I’m new, but am hoping to start a masters program in addition to doing work for my own business applications. I’m interested in augmented reality, natural language processing, and simulations.
I don’t have any of these components yet. For the first 2-3 years I don’t expect to have more than 2x GPUs unless there’s a strong business need - in which case I could also utilize cloud offerings.
Between these two builds, which would you choose? The threadripper with it’s future compatability for 4x GPUs, or the ryzen with it’s low cost and support for 2x GPUs? The cost is equal between the two.
I had been using Tim Dettmers guides mainly when selecting my builds. In the guides, he says the RTX 2070 is the best to start with, and to get twice as much RAM as your video card supports (rounding up to get 32).
The 2080 Ti had seemed more than I would need, but I’m curious why we have two people so far are suggesting 64gb ram and the 2080 Ti over the 2070 super? It’s a deviation from the guides and my proposed builds that I wasn’t expecting
Also, the single GPU suggestion is surprising. A part of me thinks it could be good experience and fun to learn to parallelize across GPUs, but another part of me is happy to hear that a single gpu is enough for my needs because of the cost savings.

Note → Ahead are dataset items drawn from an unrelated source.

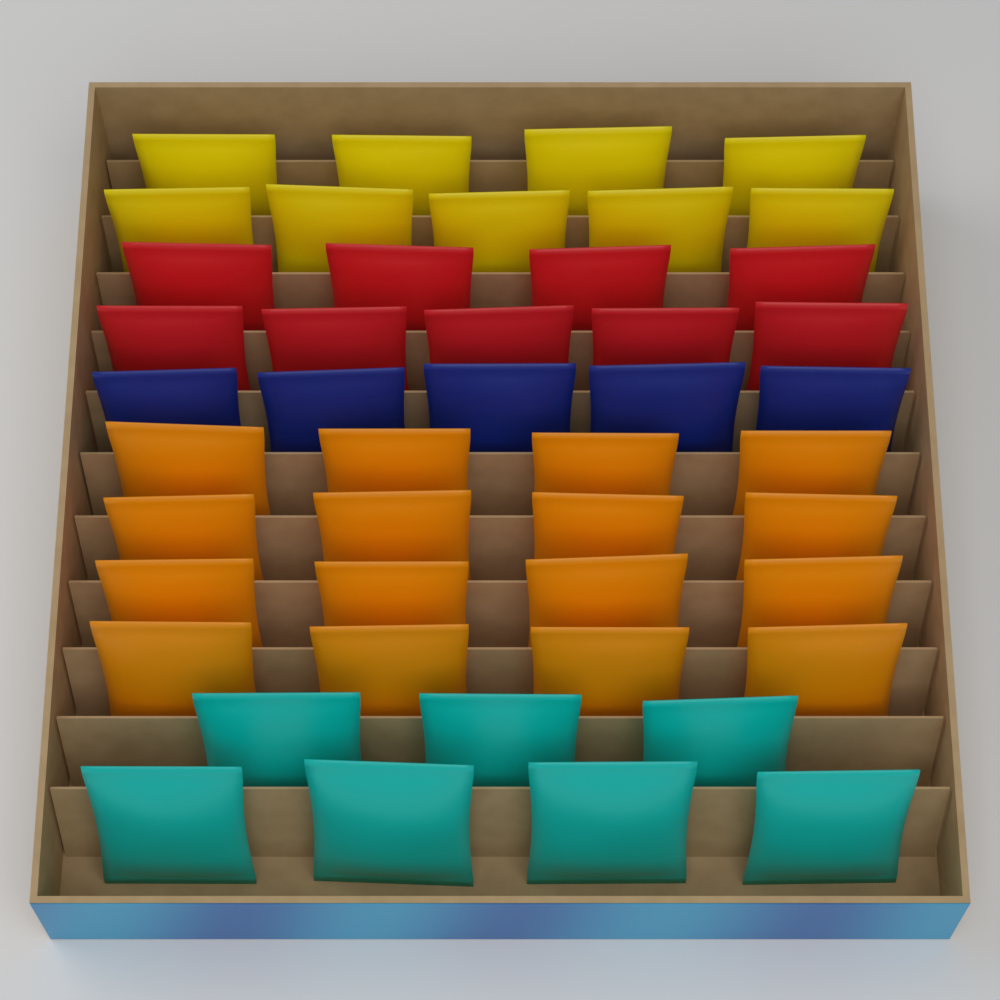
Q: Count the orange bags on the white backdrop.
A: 16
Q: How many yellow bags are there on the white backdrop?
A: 9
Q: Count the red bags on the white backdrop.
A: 9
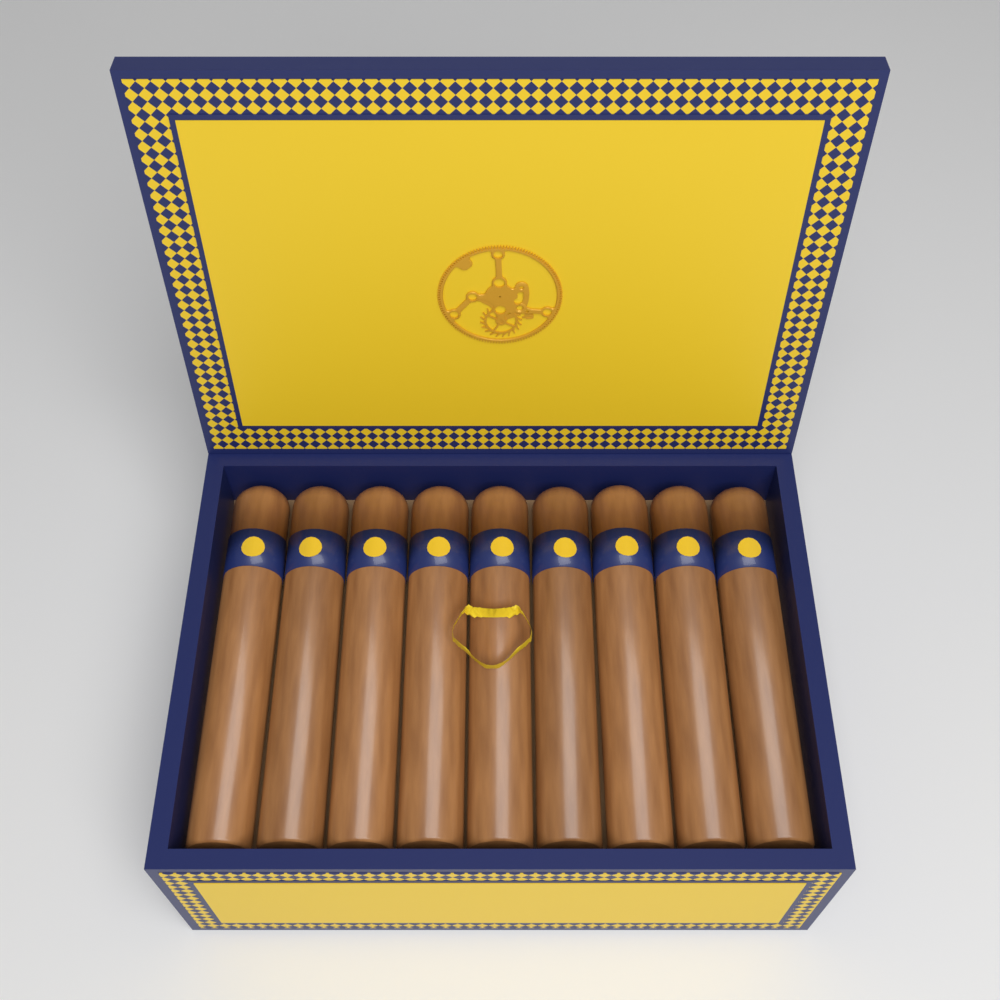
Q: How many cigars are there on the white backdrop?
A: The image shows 9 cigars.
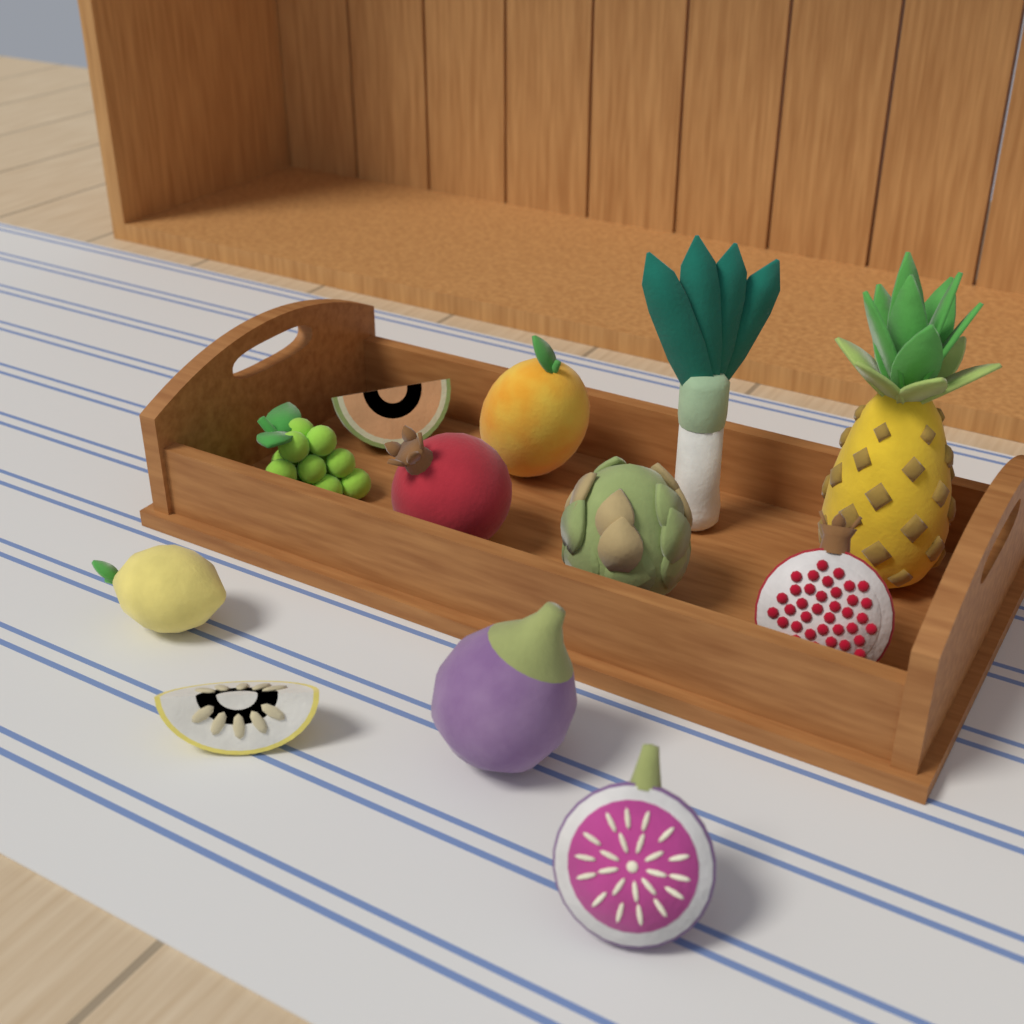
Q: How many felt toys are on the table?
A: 12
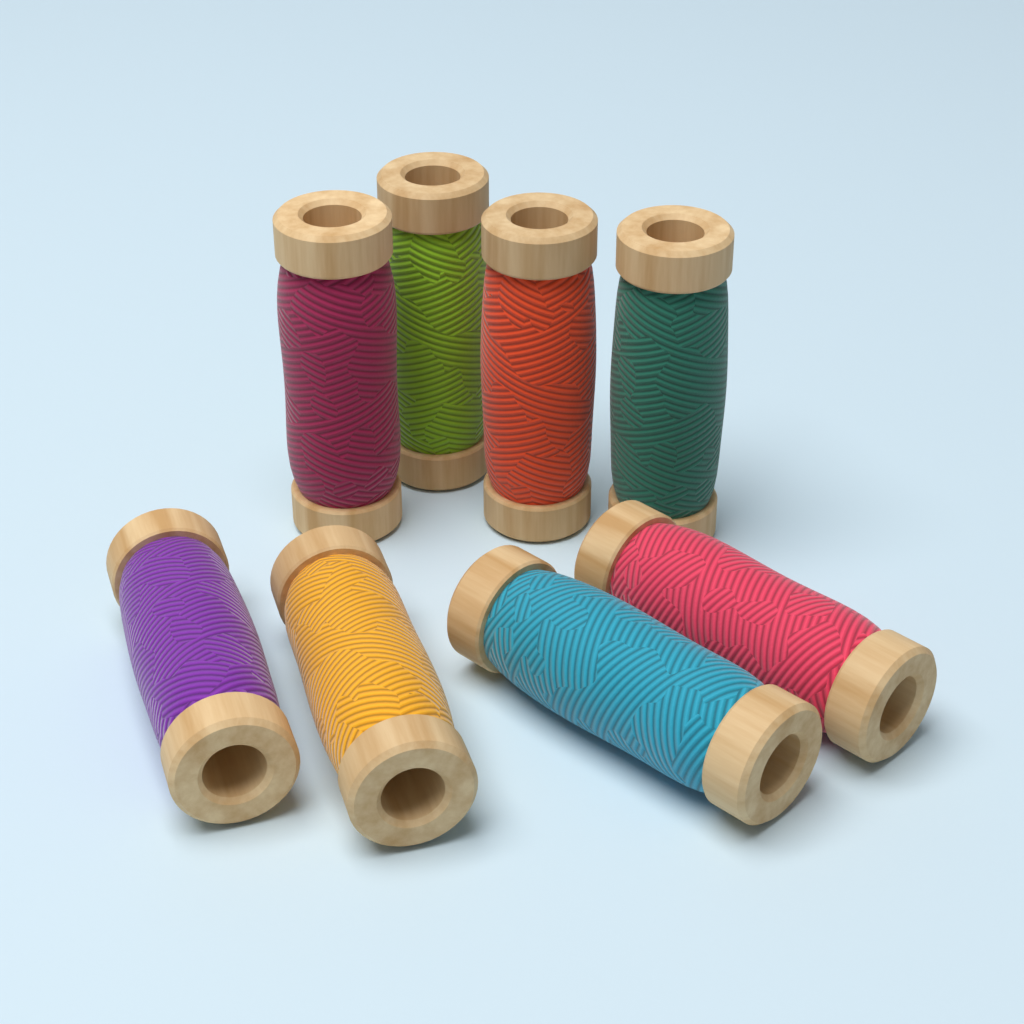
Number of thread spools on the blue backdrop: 8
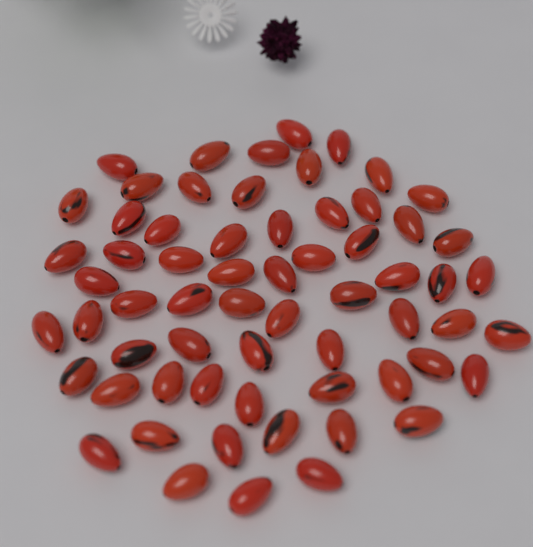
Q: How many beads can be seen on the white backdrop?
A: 63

64GB RAM: Because pandas uses exponentially more memory in larger dataframes.
I could easily, easily use 128GB/256GB on a 4GB sqlite db
Actually I’ll also respond regarding the Super; they’re a crappy branded card for gamers. Anyone who does anything with the card, like video editing or ML is going to want 11gb of vram. Just get a 2070 instead of a super and save $$ if you’re going the cheap route.